Exercise task:
Find every line in the material that contains the word "program", and copy each of those lines in full.

┌──

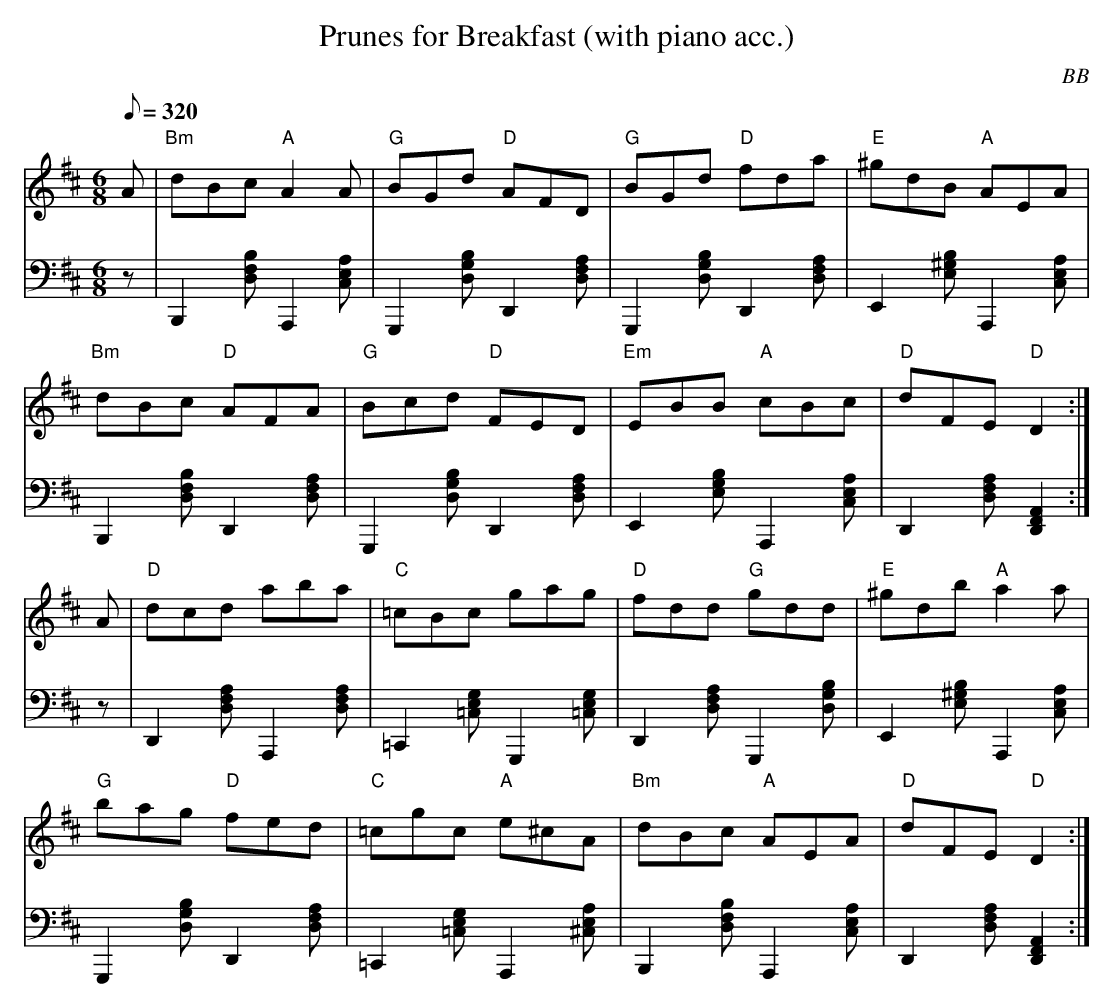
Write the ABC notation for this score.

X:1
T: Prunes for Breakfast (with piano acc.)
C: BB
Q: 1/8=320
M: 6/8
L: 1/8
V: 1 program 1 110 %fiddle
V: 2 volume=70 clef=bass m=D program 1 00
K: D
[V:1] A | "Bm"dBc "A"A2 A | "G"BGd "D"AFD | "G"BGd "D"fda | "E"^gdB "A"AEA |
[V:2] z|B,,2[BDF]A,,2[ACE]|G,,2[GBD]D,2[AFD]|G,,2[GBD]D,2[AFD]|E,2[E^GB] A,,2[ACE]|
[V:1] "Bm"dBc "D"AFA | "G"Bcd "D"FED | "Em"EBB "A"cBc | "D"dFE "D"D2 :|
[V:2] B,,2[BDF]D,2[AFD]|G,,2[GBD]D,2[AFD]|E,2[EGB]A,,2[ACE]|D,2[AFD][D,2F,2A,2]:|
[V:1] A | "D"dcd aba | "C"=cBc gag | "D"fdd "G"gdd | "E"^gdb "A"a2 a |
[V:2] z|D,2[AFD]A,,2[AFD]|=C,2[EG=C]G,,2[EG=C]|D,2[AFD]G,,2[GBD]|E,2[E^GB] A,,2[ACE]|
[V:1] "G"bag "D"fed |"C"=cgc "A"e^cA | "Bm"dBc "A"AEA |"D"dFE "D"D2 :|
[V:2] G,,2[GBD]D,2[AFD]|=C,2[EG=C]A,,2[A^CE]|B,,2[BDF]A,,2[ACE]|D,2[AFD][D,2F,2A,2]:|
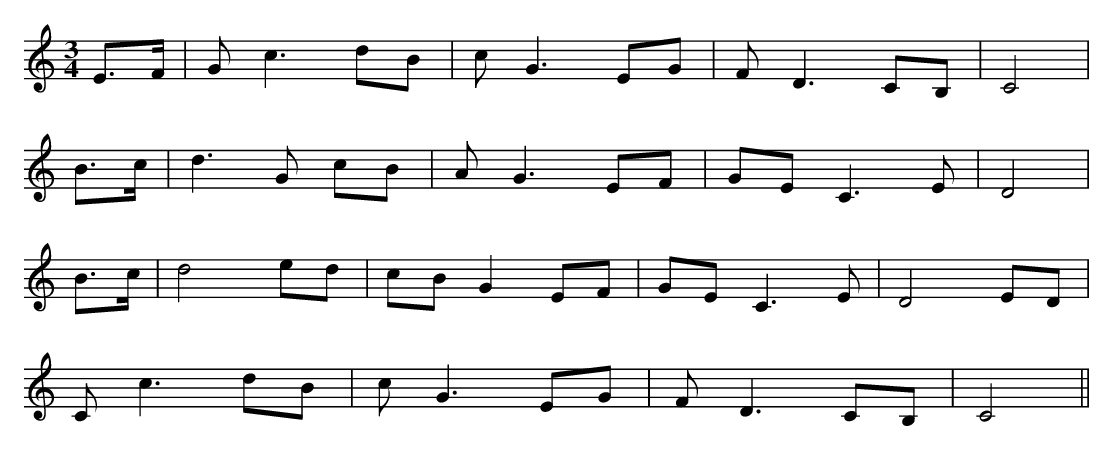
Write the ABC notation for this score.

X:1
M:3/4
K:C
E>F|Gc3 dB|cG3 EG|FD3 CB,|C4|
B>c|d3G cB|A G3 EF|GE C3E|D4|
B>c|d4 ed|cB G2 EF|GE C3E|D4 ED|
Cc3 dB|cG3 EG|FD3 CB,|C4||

└──

Solution to the problem:
V: 1 program 1 110 %fiddle
V: 2 volume=70 clef=bass m=D program 1 00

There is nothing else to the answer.